The frequency of updates depends on the developers of each piece of software and when they release a new version.
- Have a recent backup in case the update breaks your site in some way and you need to roll back
- Test your site to make sure everything still works properly and as expected
Log in to your site once a week and perform any updates or turn on auto-updates. Check out this comprehensive post on updating plugins, themes and WordPress.
Your web host may offer backups, but for additional peace of mind, set your own backups to be stored in a different place than where your website files live.
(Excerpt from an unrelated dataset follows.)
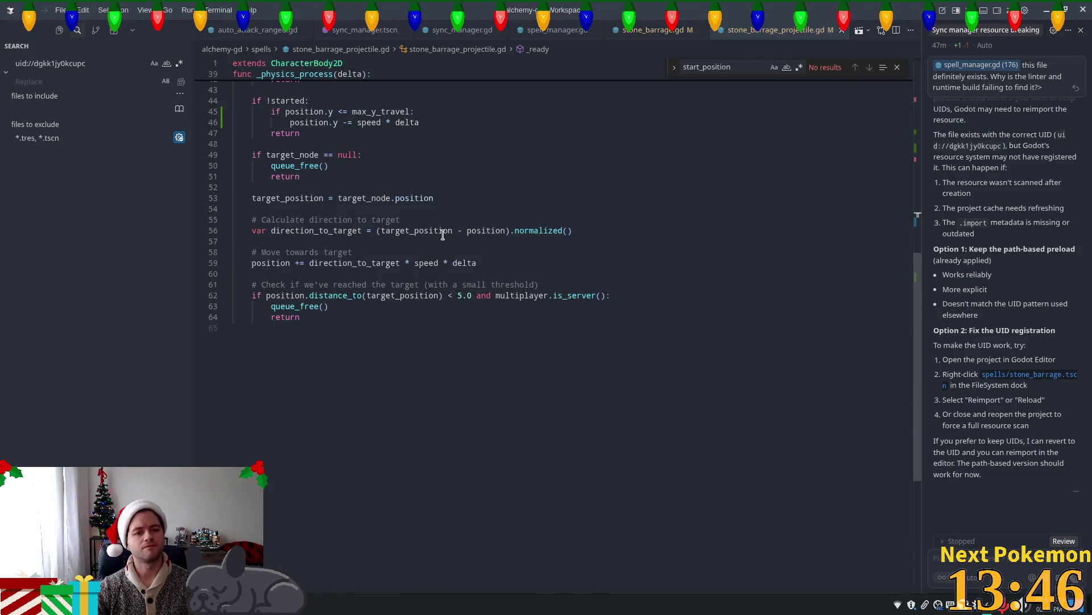
click(443, 240)
click(400, 220)
scroll(401, 220, up, 3)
UpdraftPlus is a free plugin that allows you to take and schedule backups. Set both the file and database backups to occur at least weekly and keep at least 3 backups. Back up to Dropbox or Google Drive. Read more about using UpdraftPlus and watch a video on how to set this up.
Some hosts may not allow UpdraftPlus, so check with your host to determine what backup plugin can be used.
Once you set backups, they should be taken automatically. Check now and again to make sure the backups are running properly.
There are several ways to optimize your site on an ongoing basis.
Database optimization involves the cleanup of post revisions, trashed posts, spam comments, transients and orphaned data. Use Advanced Database Cleaner and schedule a database cleanup daily, weekly or monthly.
If you allow comments on your posts, try Antispam Bee or Akismet. Spam comments will be marked as such and then Advanced Database Cleaner (as described above) will actually remove those comments from your database permanently.
If your site doesn’t allow comments, use Disable Comments to block all comments.
A caching plugin may help speed up your site. WP Rocket (paid) or Autoptimize (free) are great choices. If your host recommends a specific caching plugin, you may want to try it as well.
- SG Optimizer for sites hosted on SiteGround
- Proxy Cache Purge on sites hosted with Pair Networks (managed WordPress hosting)
- LiteSpeed Cache for sites on a LiteSpeed server
An image optimization plugin also helps your site speed by compressing images. ShortPixel and WP Compress are great options.
There are a number steps you can take to secure your website such as limiting the number of administrator users and forcing users to have strong passwords. Plugins like Wordfence can help secure your site further and scan your site daily for issues.
Some hosts may not allow Wordfence, so check with your host to determine what (if any) security plugin can be used.
Services like UptimeRobot can alert you if your site is down for any reason. Get a text, email or Slack message when your site goes down so that you can investigate.
So far we’ve talked about maintenance from a back end perspective, but keeping your WordPress site up-to-date on the front end is just as important as keeping it up-to-date on the back end!
Here are a few tips for making sure your content is fresh:
- Check that your contact information is current
- Test your forms to make sure they are working properly
- Review your home page to make sure all information is correct
- Run a broken link check and fix any broken links you find
- Update any services or products that may have changed
- Add to your portfolio or blog
As part of my WordPress care plans, I include all of the above, plus:
- Access to premium plugins
- Time for tasks each month (such as helping you update your services, portfolio or blog)
- A detailed monthly report
- Google Search Console monitoring
- But mostly — peace of mind that if you have questions or something goes wrong, you have someone to contact
Maintaining your WordPress site isn’t difficult. By setting up the above and putting eyes on your site regularly, you’ll be way ahead of the game!